EXERCISE 1:
Answer these questions about the dating forum post:
(a) How old does the writer say he is?
(b) Where was the writer from Monday to Friday?
(c) What did the woman ask him to do once he got back home?
EXERCISE 2: Pick up the dating forum post after its last sentence and keep writing it.

DOCUMENT SECTION:
....
I haven't been on this forum for the past 2 years as I had been seeing someone steadily for that time. However, me and the girl parted ways a few months ago and I just jumped back in to the dating scene. Something happened and I will summarize the events here and would love to get some advice if possible.

 

I am a 29 year old man and was out with a few friends at a bar a couple of weeks back on a Saturday where I met a woman and exchanged numbers. I texted her on Monday and had some exchanges for the rest of the week. I was out of the country from Monday to Friday and we exchanged pleasantries, she enquired why I was traveling and I asked her what she did and basic conversational stuff. I was back in the country on Friday and we agreed to meet at a bar during the evening. It was a couple of beers and some slices of pizza but we had a good chat, slightly tentative questioning so as not to seem too rude or disrespectful. We eventually took a taxi and I dropped her back at her place and we kissed for maybe 10 seconds. Not an extended kiss but multiple short kisses. She even said "I had a great time, thanks for coming, I like that in a guy" and asked me to text her once I got back home. I obliged and that was the end of the night.

 

The next day she was driving north to visit family so I texted her "drive safe and have a fun time" to which she replied "thank you" and that was it.
....
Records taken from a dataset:
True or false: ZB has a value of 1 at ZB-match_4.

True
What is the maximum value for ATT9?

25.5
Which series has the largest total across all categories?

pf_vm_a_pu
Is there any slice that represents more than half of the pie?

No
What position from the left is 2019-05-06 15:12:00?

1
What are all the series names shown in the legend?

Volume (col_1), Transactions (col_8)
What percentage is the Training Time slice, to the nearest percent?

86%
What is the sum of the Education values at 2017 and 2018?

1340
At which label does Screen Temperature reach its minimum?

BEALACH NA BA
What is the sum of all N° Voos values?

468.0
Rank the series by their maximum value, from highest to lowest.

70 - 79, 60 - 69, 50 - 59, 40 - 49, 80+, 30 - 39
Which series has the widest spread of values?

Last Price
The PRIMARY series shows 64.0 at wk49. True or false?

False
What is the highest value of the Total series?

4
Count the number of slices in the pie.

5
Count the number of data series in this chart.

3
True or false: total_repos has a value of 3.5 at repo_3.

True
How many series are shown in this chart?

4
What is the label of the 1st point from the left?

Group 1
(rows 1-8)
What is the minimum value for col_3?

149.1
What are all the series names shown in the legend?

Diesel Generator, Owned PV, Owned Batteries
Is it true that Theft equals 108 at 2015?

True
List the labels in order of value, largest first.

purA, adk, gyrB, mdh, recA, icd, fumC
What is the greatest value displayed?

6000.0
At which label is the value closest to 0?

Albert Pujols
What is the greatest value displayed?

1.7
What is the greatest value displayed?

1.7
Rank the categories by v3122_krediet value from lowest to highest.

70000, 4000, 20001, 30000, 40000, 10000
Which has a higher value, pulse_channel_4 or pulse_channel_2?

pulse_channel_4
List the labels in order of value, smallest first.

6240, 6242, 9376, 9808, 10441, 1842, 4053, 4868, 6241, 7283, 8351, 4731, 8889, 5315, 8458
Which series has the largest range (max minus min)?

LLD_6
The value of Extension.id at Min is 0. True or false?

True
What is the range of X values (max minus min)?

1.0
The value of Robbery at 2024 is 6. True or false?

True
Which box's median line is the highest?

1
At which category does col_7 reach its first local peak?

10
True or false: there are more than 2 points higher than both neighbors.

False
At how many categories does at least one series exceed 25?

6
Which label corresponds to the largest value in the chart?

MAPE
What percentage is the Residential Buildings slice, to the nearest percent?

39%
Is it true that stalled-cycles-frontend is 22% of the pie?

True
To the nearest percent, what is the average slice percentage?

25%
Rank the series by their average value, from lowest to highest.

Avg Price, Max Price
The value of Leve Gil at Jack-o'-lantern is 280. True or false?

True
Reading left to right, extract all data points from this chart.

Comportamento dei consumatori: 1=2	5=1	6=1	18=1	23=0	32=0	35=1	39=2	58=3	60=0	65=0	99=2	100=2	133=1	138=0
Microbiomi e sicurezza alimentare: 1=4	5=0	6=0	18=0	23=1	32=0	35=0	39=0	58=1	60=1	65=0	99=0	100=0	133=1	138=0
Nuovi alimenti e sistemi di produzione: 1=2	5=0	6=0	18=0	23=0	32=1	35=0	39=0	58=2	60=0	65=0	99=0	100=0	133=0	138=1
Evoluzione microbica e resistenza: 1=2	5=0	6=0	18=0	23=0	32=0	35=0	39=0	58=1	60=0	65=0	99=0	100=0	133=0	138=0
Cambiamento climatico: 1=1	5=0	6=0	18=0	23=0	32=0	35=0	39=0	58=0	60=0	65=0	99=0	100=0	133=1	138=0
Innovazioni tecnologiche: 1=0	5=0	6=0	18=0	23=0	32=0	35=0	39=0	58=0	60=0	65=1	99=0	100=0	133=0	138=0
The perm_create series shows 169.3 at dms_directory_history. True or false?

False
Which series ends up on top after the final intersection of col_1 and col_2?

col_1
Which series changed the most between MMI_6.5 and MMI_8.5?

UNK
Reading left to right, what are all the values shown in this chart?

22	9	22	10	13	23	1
....
EXERCISE RESULT 1:
(a) He is 29.
(b) He was out of the country.
(c) She asked him to text her.

EXERCISE RESULT 2:
Sunday was also brief text exchanges, I was at a friend's house for a brunch party so I casually told her that am visiting a friend but would be home in the evening if she wanted to hang out. She texted saying sure, text me once you are back. I texted her once I got back but didn't get a response from her. I waited a bit before I presumed that she either called an early night or was probably busy. She eventually texted me Monday morning saying "sorry, bowed out early". I replied "no worries, hope you are doing well. Do you want to hang out sometime?" She replied "I do, am working Tuesday through Thursday and off from Friday till Sunday". I told her that I have an open schedule (am currently in-between jobs) so anything would work. She replied "yeah maybe Thursday". I didn't respond back to her immediately but I texted her a few hours later asking her if she liked basketball (I wanted to ask her if she wanted to join me to watch a basketball game) to which she replied well after the game was over, "not really". I haven't messaged her after that. Her message came around 4 hours back.

 

Now, I had a fun time hanging out with this girl and I may be wanting to have a second date too soon. I am writing out my questions below:

1) Am I being too hasty?

2) I know first date kiss doesn't make us exclusive, should I assume am not the only one she is dating currently? Is there a smart way to find out this information?

3) Her replies have been colder for the last 2 days, I don't think the kiss could have put her off because the day after the kiss, our text exchanges were amiable. Should I be worried that I may have come on slightly strong or am I over-thinking this?

4) She did say that she wants to hang out again, probably Thursday. Should I maintain a strict "no texting till Thursday" mode or should I text her throughout the week? What do I say?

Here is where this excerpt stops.